MANAGEMENT: Ponesimod has not been studied in patients receiving drugs that can prolong the QT interval. Because bradycardia and AV block are recognized risk factors for QT prolongation and torsade de pointes arrhythmia, treatment with ponesimod should generally not be initiated in patients who are concurrently treated with QT prolonging drugs with known arrhythmogenic properties. Advice from a cardiologist should be sought if treatment with ponesimod is considered in patients on concurrent therapy with QT prolonging drugs with a known risk of torsades de pointes or drugs that slow heart rate or AV conduction.

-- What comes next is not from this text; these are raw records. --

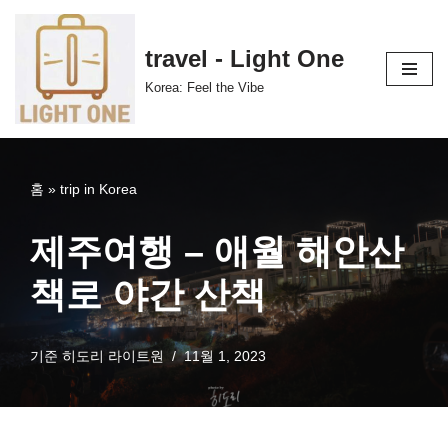
콘
travel - Light One
텐
Korea: Feel the Vibe
츠
로
건
너
홈
»
trip in Korea
뛰
기
제주여행 – 애월 해안산
책로 야간 산책
기준
히도리 라이트원
11월 1, 2023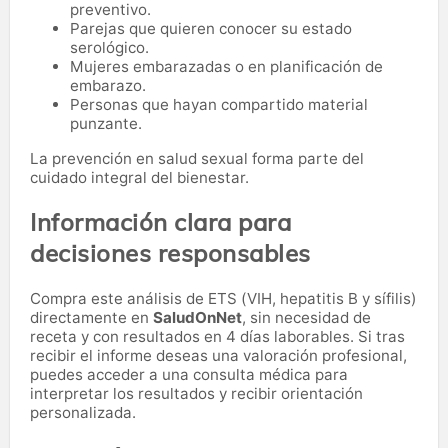
preventivo.
Parejas que quieren conocer su estado
serológico.
Mujeres embarazadas o en planificación de
embarazo.
Personas que hayan compartido material
punzante.
La prevención en salud sexual forma parte del
cuidado integral del bienestar.
Información clara para
decisiones responsables
Compra este análisis de ETS (VIH, hepatitis B y sífilis)
directamente en
SaludOnNet
, sin necesidad de
receta y con resultados en 4 días laborables. Si tras
recibir el informe deseas una valoración profesional,
puedes acceder a una consulta médica para
interpretar los resultados y recibir orientación
personalizada.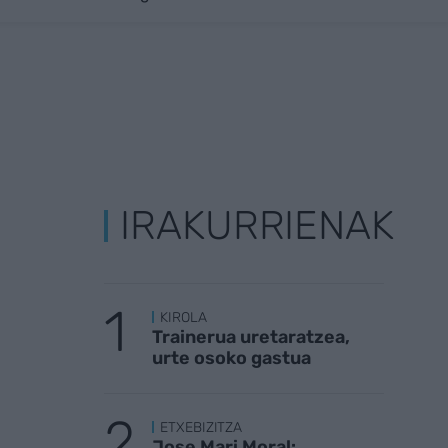
IRAKURRIENAK
KIROLA
Trainerua uretaratzea,
urte osoko gastua
ETXEBIZITZA
Jose Mari Moral:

MONITOR: The combined use of corticosteroids and nonsteroidal anti-inflammatory drugs (NSAIDs) may increase the potential for serious gastrointestinal (GI) toxicity, including inflammation, bleeding, ulceration, and perforation. In a large, case-control study of elderly patients, those who used corticosteroids and NSAIDs concurrently had an estimated relative risk (RR) for peptic ulcer disease and GI hemorrhage of 14.6 compared to those who used neither. Corticosteroid use was associated with a doubling of the risk (estimated RR = 2.0), but the risk was confined to those who also used NSAIDs. It is possible that both categories of agents are ulcerogenic and have additive effects on the GI mucosa during coadministration. Some investigators have also suggested that the primary effect of corticosteroids in this interaction is to delay healing of erosions caused by NSAIDs rather than cause de novo ulcerations.

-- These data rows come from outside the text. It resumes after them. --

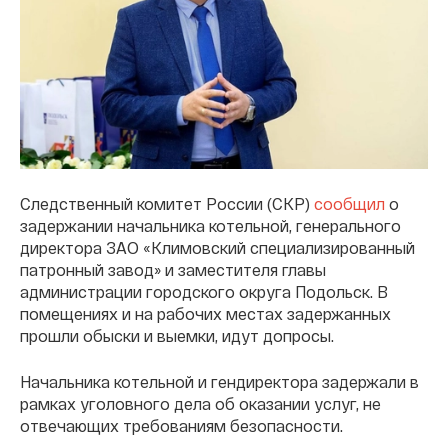
Следственный комитет России (СКР)
сообщил
о
задержании начальника котельной, генерального
директора ЗАО «Климовский специализированный
патронный завод» и заместителя главы
администрации городского округа Подольск. В
помещениях и на рабочих местах задержанных
прошли обыски и выемки, идут допросы.
Начальника котельной и гендиректора задержали в
рамках уголовного дела об оказании услуг, не
отвечающих требованиям безопасности.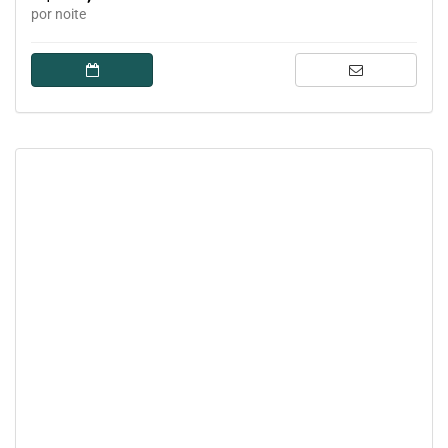
por noite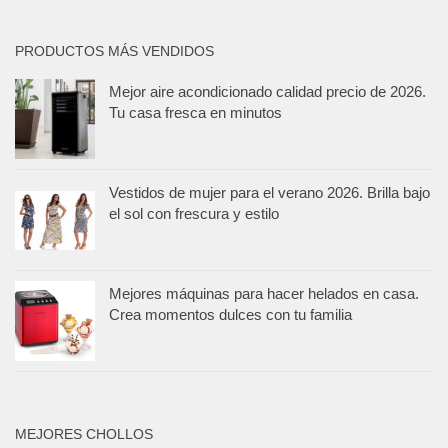
PRODUCTOS MÁS VENDIDOS
Mejor aire acondicionado calidad precio de 2026.
Tu casa fresca en minutos
Vestidos de mujer para el verano 2026. Brilla bajo
el sol con frescura y estilo
Mejores máquinas para hacer helados en casa.
Crea momentos dulces con tu familia
MEJORES CHOLLOS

MANAGEMENT: Caution is advised if corticosteroids and NSAIDs are used together, especially in patients with a prior history of peptic ulcer disease or GI bleeding and in elderly and debilitated patients. During concomitant therapy, patients should be advised to take the medications with food and to immediately report signs and symptoms of GI ulceration and bleeding such as severe abdominal pain, dizziness, lightheadedness, and the appearance of black, tarry stools. The selective use of prophylactic anti-ulcer therapy (e.g., antacids, H2-antagonists) may be considered.

MONITOR: Coadministration with nonsteroidal anti-inflammatory drugs (NSAIDs) may potentiate the risk of central nervous system toxicity sometimes associated with fluoroquinolone use. The interaction has been reported most often with enoxacin. It may occur with other fluoroquinolones as well, but is poorly documented. The exact mechanism of interaction is unknown. Some investigators suggest that the piperazine ring of fluoroquinolones may inhibit the binding of gamma-aminobutyric acid (GABA) to brain receptors and that NSAIDs may synergistically add to this effect. Patients with a history of seizures may be at greater risk.

MANAGEMENT: Clinical monitoring for signs of CNS stimulation such as tremors, involuntary muscle movements, hallucinations, or seizures is recommended if fluoroquinolone antibiotics are prescribed in combination with NSAIDs.